━━━━━ RECORD SET ━━━━━

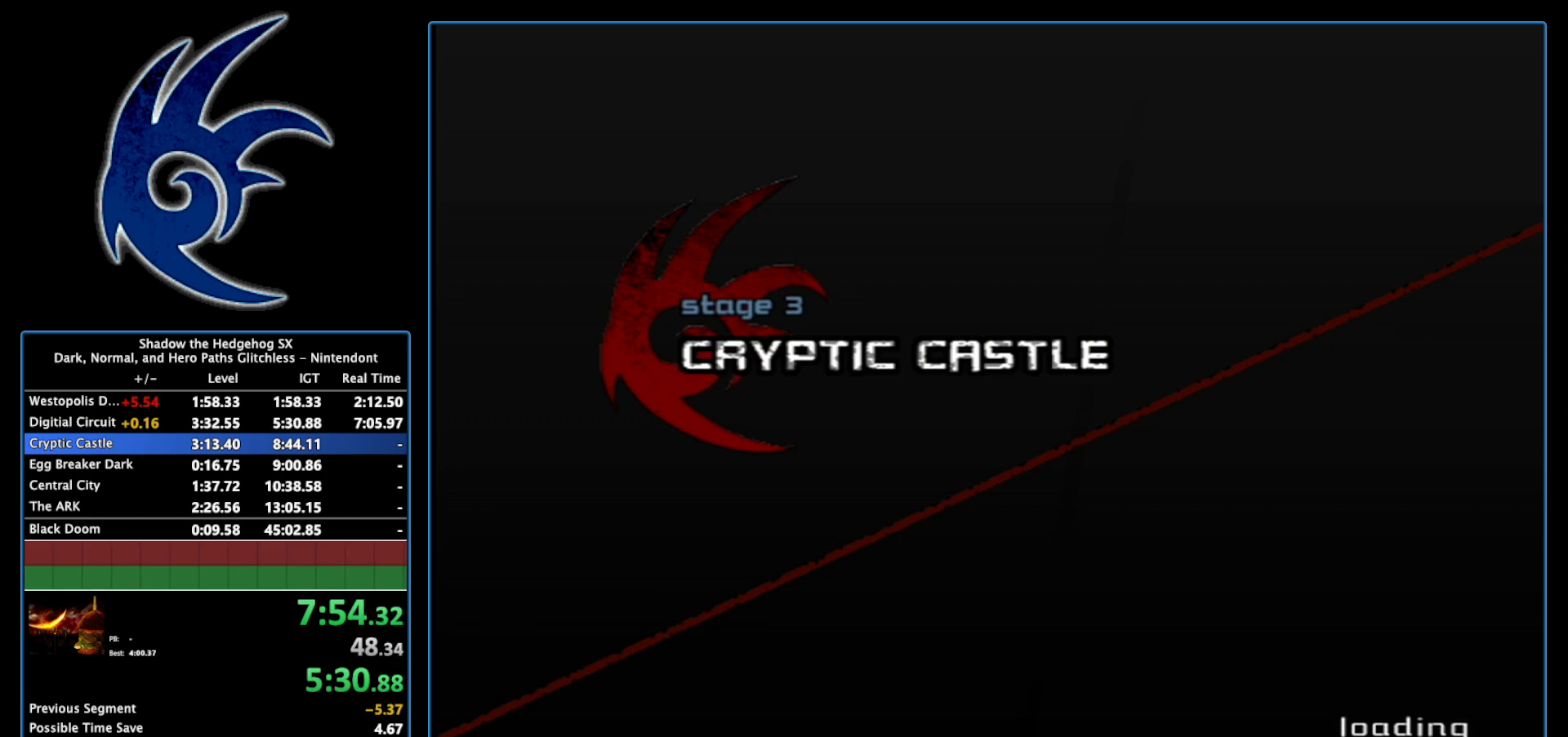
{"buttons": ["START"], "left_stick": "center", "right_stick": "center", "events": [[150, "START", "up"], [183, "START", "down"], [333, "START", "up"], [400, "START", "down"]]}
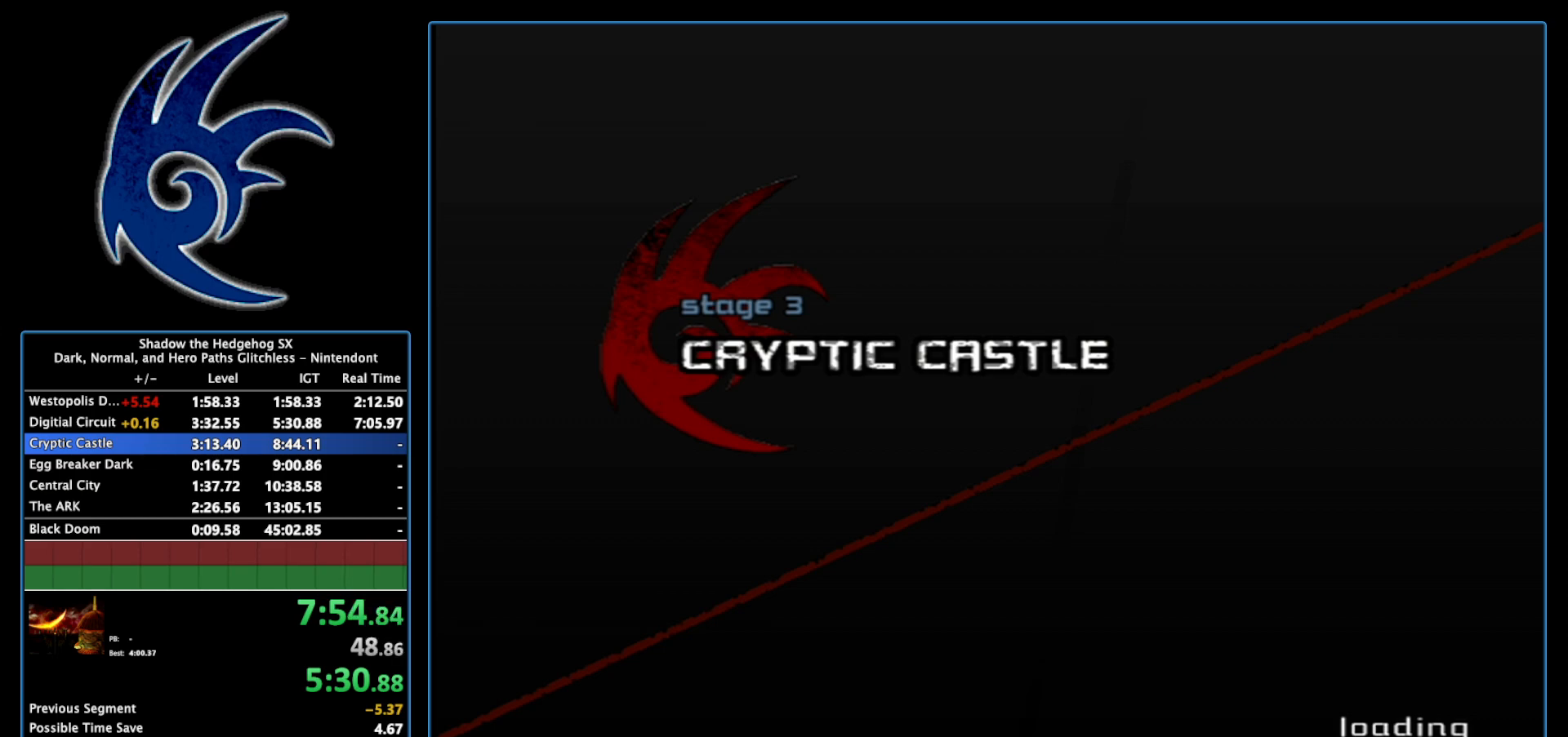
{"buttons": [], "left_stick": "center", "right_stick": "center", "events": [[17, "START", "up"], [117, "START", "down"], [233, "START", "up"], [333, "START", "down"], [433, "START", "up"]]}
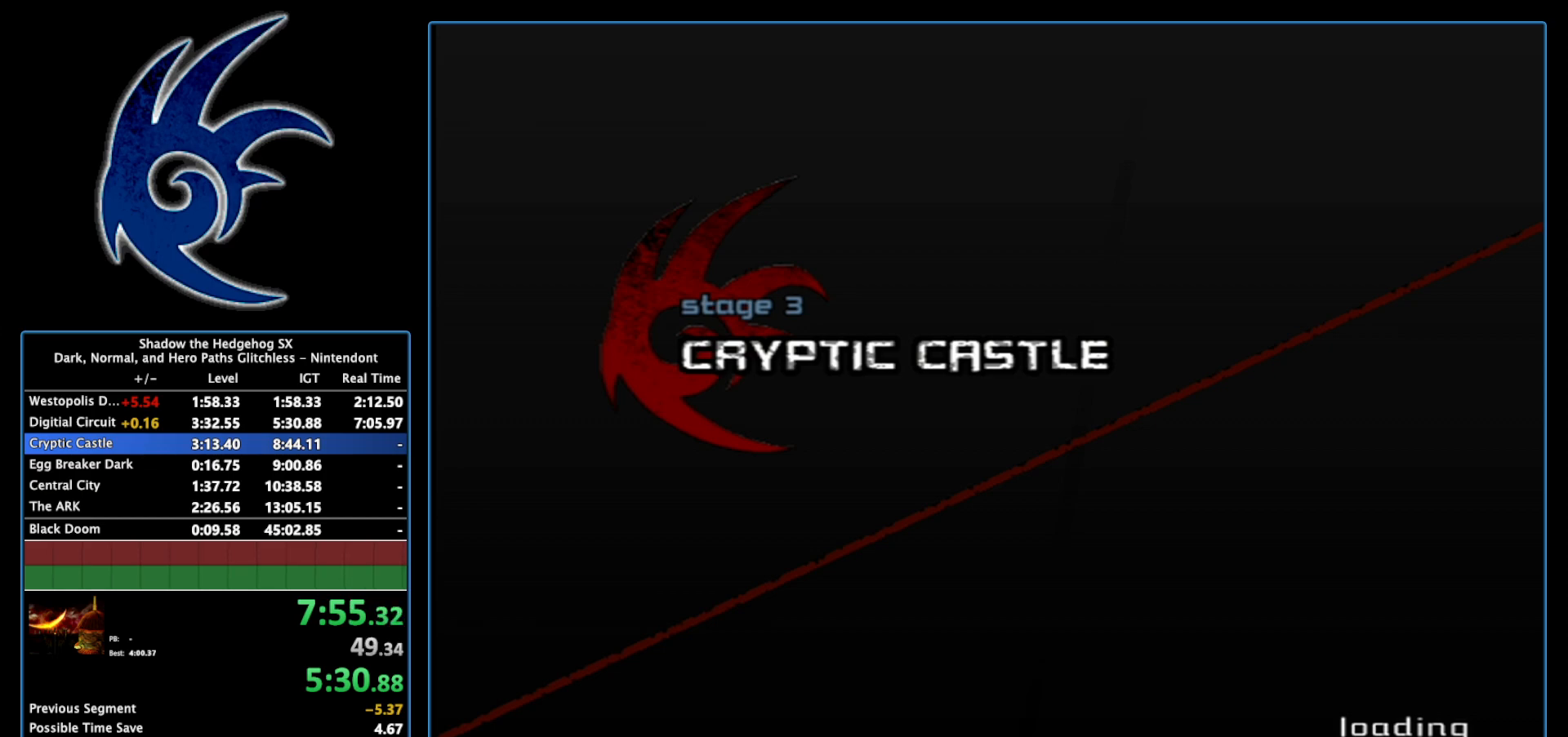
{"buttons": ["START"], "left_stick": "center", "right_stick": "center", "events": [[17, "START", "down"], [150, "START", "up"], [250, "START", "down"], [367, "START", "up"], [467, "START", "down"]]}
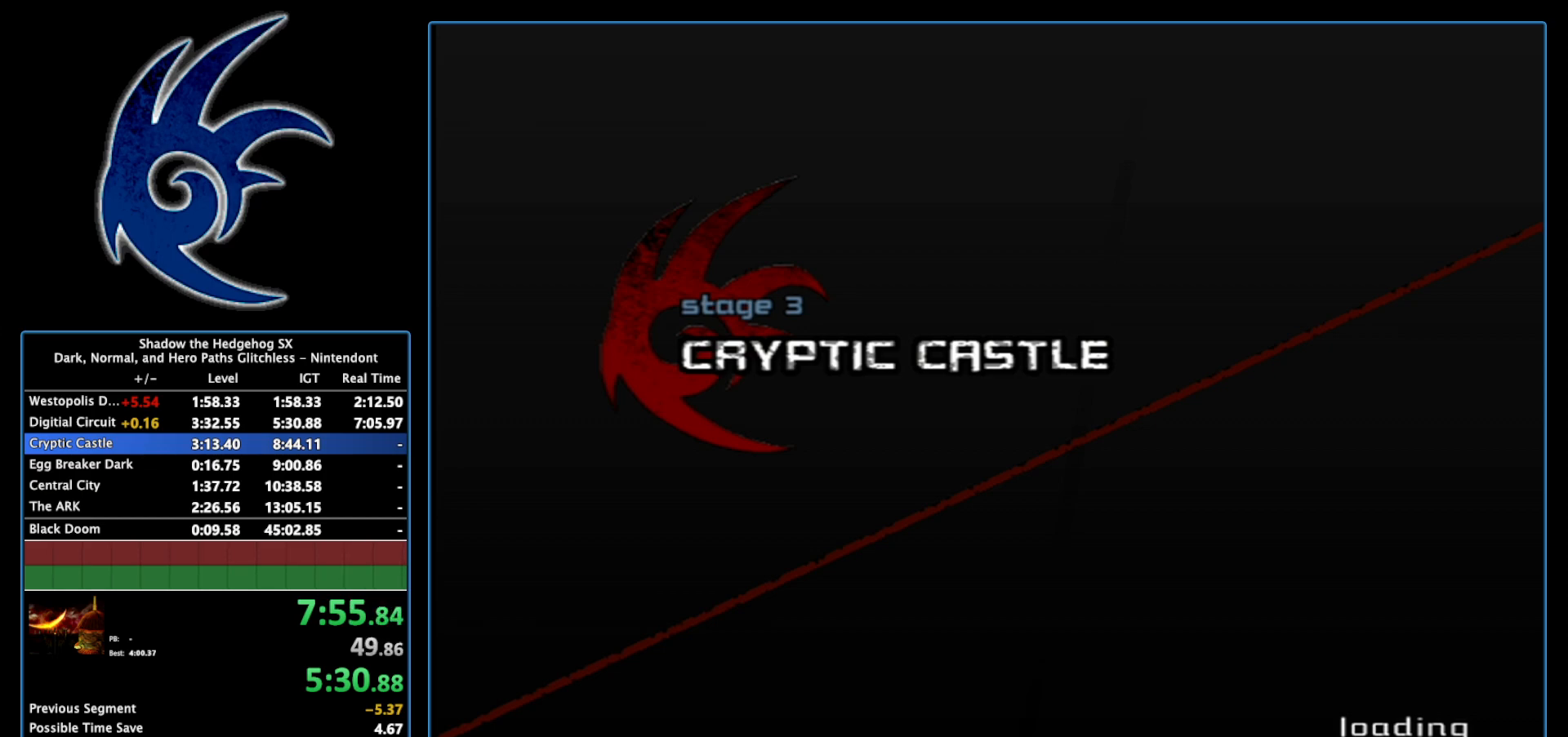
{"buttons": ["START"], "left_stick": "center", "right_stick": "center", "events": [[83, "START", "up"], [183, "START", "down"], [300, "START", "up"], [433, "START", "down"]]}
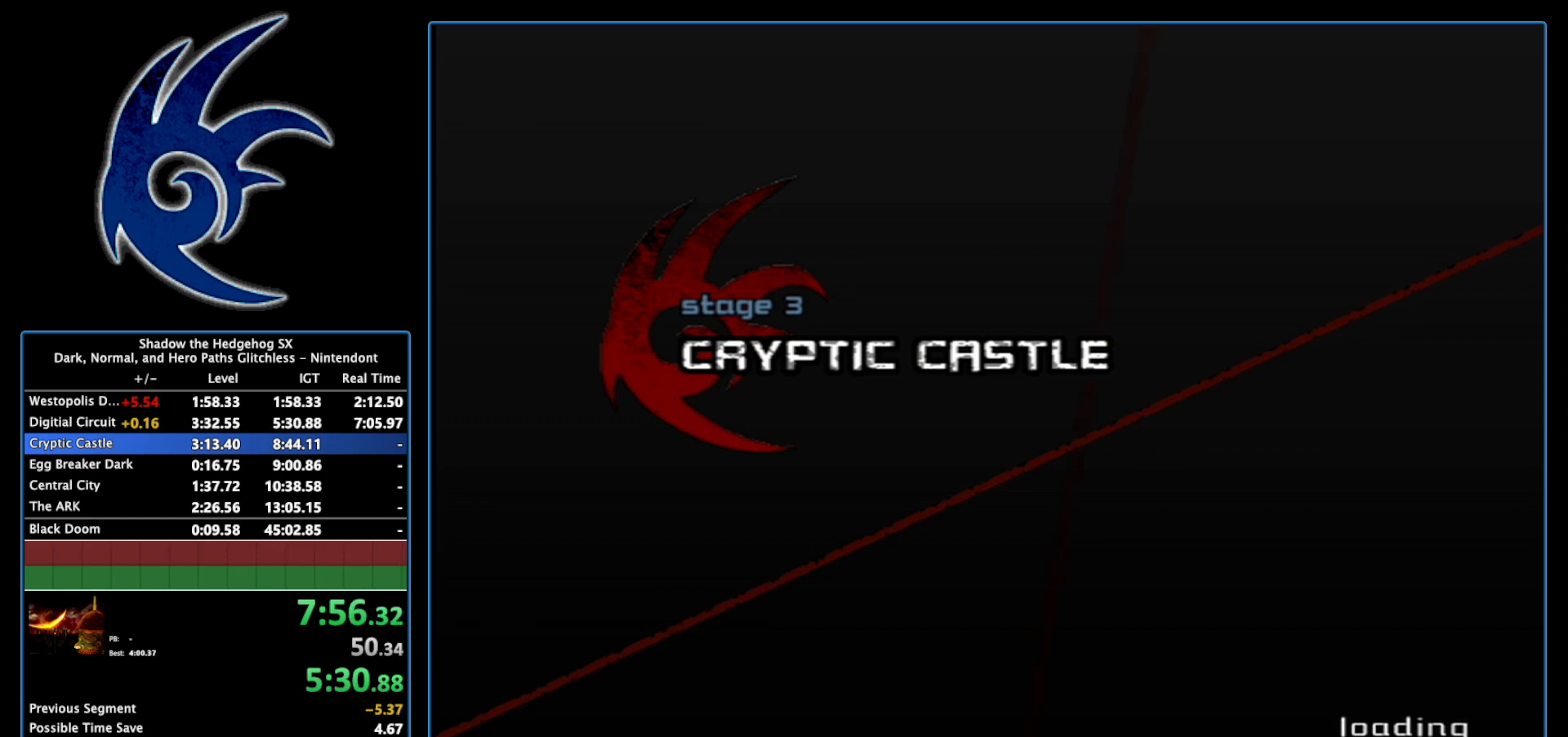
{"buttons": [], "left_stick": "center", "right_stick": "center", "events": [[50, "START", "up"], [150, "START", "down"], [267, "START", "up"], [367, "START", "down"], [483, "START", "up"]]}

━━━━━

* _PROBLEM REQUIREMENTS_: What is wanted is a verbatim transcription of every record above, pictures excluded.

* _TASK RESULT_:
{"buttons": ["START"], "left_stick": "center", "right_stick": "center", "events": [[150, "START", "up"], [183, "START", "down"], [333, "START", "up"], [400, "START", "down"]]}
{"buttons": [], "left_stick": "center", "right_stick": "center", "events": [[17, "START", "up"], [117, "START", "down"], [233, "START", "up"], [333, "START", "down"], [433, "START", "up"]]}
{"buttons": ["START"], "left_stick": "center", "right_stick": "center", "events": [[17, "START", "down"], [150, "START", "up"], [250, "START", "down"], [367, "START", "up"], [467, "START", "down"]]}
{"buttons": ["START"], "left_stick": "center", "right_stick": "center", "events": [[83, "START", "up"], [183, "START", "down"], [300, "START", "up"], [433, "START", "down"]]}
{"buttons": [], "left_stick": "center", "right_stick": "center", "events": [[50, "START", "up"], [150, "START", "down"], [267, "START", "up"], [367, "START", "down"], [483, "START", "up"]]}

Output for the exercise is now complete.